### Problem to solve
Please transcribe exactly, and only, the lines of the data below between the line holding "在2010年07月15日之前激活使用，逾期未激活的激活码将予" and the line holding "sea navigator. CRITICAL", inclusive.

__________________________________________________

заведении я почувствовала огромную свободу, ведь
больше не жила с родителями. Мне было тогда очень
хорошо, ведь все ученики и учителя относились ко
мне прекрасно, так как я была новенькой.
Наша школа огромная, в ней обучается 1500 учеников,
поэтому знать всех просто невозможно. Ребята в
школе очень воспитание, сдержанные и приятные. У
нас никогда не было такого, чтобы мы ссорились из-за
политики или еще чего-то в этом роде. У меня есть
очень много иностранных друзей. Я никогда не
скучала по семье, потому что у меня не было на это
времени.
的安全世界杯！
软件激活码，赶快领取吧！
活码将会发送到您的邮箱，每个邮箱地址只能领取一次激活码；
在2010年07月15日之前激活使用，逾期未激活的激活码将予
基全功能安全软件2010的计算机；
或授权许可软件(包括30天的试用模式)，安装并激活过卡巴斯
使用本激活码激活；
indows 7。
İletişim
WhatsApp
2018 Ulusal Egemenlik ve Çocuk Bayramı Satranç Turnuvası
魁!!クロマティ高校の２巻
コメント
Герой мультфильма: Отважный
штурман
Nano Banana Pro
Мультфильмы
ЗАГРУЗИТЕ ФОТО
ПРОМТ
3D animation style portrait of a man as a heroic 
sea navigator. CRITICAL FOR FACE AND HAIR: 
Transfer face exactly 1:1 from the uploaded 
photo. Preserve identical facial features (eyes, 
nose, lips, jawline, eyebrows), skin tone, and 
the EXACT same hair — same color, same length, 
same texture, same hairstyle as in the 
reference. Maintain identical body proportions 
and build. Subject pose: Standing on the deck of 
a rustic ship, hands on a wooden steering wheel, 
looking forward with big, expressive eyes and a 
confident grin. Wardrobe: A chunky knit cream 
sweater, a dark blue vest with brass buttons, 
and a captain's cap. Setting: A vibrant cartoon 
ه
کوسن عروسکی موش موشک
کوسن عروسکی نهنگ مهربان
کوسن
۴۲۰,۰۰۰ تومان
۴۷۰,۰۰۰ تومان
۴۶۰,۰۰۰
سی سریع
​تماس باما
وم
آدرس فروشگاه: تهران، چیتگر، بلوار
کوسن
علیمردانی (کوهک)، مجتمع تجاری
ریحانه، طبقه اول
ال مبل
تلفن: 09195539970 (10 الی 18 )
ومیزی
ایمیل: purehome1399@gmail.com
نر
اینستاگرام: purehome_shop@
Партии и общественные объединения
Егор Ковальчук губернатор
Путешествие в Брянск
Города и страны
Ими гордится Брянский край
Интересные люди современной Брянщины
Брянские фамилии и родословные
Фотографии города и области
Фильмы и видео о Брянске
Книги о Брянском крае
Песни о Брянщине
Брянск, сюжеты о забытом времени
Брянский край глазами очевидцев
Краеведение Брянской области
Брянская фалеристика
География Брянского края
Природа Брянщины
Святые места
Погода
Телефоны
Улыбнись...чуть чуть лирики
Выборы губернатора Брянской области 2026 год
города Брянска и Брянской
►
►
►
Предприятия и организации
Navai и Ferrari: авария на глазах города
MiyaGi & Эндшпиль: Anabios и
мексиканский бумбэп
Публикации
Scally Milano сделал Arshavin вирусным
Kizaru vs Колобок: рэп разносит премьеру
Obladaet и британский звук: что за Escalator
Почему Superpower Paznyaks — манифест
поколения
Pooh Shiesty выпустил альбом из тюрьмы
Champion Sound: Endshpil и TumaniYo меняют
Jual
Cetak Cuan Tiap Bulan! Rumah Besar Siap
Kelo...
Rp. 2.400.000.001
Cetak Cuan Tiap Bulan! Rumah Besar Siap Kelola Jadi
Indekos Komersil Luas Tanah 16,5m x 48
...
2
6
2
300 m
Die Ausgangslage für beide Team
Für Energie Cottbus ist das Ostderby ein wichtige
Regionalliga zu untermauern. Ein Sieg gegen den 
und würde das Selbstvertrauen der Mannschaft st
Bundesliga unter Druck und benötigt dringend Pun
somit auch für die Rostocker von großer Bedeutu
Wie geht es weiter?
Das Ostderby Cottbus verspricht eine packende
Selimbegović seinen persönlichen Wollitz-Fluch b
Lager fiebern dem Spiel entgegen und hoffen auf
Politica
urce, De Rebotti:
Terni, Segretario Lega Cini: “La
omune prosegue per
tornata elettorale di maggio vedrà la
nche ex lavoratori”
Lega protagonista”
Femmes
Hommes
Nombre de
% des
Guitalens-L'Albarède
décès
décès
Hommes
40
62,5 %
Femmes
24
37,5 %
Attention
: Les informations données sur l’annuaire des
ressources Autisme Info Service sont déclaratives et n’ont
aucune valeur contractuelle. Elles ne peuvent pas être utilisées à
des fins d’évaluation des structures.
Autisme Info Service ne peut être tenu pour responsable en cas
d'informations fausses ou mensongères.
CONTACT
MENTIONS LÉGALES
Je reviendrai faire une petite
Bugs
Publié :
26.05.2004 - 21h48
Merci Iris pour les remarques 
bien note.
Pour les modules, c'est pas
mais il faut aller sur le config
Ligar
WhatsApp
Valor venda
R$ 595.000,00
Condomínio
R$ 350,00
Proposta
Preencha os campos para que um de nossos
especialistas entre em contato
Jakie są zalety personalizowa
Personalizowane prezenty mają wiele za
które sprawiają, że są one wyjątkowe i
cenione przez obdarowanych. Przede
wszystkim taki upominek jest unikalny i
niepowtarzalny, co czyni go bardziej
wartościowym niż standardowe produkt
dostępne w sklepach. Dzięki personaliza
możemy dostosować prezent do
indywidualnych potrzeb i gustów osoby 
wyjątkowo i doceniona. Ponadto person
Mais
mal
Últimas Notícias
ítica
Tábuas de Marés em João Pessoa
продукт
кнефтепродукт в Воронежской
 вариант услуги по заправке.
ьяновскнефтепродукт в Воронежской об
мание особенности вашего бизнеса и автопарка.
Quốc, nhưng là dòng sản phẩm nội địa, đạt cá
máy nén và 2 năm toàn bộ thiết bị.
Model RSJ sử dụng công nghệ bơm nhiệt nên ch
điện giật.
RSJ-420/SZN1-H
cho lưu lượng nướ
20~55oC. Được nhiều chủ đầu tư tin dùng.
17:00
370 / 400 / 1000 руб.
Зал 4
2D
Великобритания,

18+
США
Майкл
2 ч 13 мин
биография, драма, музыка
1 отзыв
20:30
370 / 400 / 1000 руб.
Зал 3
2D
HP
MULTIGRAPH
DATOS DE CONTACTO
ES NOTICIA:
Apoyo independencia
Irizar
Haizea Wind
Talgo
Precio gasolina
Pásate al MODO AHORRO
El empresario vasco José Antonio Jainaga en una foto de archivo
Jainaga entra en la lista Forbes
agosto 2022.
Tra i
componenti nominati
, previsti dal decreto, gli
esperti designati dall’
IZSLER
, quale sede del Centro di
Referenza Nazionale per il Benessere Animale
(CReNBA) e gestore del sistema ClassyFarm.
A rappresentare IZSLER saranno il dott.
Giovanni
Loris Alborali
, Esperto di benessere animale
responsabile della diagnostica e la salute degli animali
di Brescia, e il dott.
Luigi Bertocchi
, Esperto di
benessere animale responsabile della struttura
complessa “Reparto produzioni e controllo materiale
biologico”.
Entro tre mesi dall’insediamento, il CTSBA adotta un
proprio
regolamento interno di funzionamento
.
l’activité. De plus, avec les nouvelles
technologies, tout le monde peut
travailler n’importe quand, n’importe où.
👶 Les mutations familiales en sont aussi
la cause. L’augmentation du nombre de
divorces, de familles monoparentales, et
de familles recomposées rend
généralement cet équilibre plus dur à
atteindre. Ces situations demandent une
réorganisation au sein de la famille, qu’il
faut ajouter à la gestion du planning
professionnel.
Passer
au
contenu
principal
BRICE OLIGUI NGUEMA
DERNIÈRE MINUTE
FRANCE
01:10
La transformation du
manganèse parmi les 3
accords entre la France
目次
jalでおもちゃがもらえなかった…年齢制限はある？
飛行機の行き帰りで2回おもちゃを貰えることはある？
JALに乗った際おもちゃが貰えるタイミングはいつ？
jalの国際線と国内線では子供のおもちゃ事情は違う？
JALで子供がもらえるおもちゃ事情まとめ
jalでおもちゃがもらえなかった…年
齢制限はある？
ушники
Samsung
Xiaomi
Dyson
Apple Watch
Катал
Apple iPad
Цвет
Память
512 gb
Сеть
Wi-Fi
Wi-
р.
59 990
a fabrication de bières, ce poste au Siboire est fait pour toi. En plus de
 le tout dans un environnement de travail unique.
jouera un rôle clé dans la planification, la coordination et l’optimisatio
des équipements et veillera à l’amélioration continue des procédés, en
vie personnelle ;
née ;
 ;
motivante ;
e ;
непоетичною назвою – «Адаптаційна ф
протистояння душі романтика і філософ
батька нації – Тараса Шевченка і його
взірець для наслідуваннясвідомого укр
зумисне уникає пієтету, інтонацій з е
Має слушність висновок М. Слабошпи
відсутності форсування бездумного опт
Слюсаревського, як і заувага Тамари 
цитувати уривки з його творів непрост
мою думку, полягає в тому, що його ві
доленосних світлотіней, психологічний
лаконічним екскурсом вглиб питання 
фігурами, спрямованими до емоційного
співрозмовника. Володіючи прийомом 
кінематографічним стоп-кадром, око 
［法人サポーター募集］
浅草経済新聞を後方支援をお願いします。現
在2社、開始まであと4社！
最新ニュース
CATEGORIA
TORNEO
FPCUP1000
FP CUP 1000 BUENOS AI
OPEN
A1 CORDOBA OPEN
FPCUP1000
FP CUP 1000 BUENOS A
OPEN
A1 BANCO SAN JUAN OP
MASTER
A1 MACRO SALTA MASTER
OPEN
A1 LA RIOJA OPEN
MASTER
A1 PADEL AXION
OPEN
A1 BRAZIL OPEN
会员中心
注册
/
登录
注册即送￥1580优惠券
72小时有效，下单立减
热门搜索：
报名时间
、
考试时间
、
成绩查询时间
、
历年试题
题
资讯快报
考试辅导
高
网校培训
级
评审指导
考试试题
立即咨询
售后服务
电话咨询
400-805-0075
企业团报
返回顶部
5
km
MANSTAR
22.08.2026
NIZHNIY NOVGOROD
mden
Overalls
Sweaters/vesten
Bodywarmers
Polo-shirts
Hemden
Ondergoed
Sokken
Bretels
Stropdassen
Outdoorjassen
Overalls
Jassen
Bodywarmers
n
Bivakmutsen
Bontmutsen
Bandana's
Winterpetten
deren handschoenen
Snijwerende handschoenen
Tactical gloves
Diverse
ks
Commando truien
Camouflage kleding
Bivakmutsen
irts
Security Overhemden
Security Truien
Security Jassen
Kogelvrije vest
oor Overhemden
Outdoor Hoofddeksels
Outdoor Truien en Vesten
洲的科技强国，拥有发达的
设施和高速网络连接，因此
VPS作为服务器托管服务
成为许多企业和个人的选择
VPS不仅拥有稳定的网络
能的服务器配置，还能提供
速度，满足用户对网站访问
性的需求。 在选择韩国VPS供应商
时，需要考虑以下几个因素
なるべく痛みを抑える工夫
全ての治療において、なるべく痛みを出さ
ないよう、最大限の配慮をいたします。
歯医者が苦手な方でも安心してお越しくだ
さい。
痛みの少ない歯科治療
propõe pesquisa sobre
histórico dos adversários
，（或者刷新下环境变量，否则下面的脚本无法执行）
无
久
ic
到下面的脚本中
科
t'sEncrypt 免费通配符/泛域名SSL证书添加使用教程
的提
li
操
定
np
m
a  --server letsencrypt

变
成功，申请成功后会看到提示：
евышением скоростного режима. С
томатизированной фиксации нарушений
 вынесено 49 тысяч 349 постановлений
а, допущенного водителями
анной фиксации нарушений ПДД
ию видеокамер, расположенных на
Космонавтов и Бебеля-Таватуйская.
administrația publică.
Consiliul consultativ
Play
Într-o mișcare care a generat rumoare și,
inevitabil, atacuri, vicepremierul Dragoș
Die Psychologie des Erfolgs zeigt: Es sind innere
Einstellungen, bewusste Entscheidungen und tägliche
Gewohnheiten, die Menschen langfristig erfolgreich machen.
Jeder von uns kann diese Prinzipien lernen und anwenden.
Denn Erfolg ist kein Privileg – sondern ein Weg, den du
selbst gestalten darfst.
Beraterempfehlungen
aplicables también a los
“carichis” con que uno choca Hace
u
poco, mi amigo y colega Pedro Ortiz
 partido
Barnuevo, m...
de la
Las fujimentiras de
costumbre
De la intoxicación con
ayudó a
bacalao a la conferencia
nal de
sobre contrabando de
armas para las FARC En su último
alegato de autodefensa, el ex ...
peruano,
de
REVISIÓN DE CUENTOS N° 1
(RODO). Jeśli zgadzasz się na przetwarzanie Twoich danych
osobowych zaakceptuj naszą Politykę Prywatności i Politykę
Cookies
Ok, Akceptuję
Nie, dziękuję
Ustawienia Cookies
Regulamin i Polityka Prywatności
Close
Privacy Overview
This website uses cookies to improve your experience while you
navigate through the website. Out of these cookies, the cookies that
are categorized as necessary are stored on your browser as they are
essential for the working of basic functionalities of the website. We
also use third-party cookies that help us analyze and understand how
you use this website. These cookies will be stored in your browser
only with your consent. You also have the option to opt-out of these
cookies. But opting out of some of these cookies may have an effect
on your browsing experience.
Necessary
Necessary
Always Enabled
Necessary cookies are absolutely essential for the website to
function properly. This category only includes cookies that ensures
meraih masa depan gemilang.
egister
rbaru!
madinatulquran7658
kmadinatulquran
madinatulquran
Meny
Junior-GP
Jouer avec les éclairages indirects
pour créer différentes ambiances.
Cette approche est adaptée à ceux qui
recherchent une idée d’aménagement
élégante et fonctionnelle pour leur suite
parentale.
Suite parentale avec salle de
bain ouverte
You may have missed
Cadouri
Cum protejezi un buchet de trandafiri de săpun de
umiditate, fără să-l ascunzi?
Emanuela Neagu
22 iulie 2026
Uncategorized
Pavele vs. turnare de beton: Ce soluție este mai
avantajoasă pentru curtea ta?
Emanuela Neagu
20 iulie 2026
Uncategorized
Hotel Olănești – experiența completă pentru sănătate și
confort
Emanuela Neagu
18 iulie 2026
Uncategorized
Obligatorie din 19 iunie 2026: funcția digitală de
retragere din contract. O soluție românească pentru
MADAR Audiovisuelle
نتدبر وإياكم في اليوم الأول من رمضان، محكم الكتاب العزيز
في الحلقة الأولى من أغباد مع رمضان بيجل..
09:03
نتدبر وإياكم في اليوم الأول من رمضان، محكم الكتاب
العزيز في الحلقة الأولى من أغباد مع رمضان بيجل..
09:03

__________________________________________________

### Completed exercise
在2010年07月15日之前激活使用，逾期未激活的激活码将予
基全功能安全软件2010的计算机；
或授权许可软件(包括30天的试用模式)，安装并激活过卡巴斯
使用本激活码激活；
indows 7。
İletişim
WhatsApp
2018 Ulusal Egemenlik ve Çocuk Bayramı Satranç Turnuvası
魁!!クロマティ高校の２巻
コメント
Герой мультфильма: Отважный
штурман
Nano Banana Pro
Мультфильмы
ЗАГРУЗИТЕ ФОТО
ПРОМТ
3D animation style portrait of a man as a heroic 
sea navigator. CRITICAL FOR FACE AND HAIR: 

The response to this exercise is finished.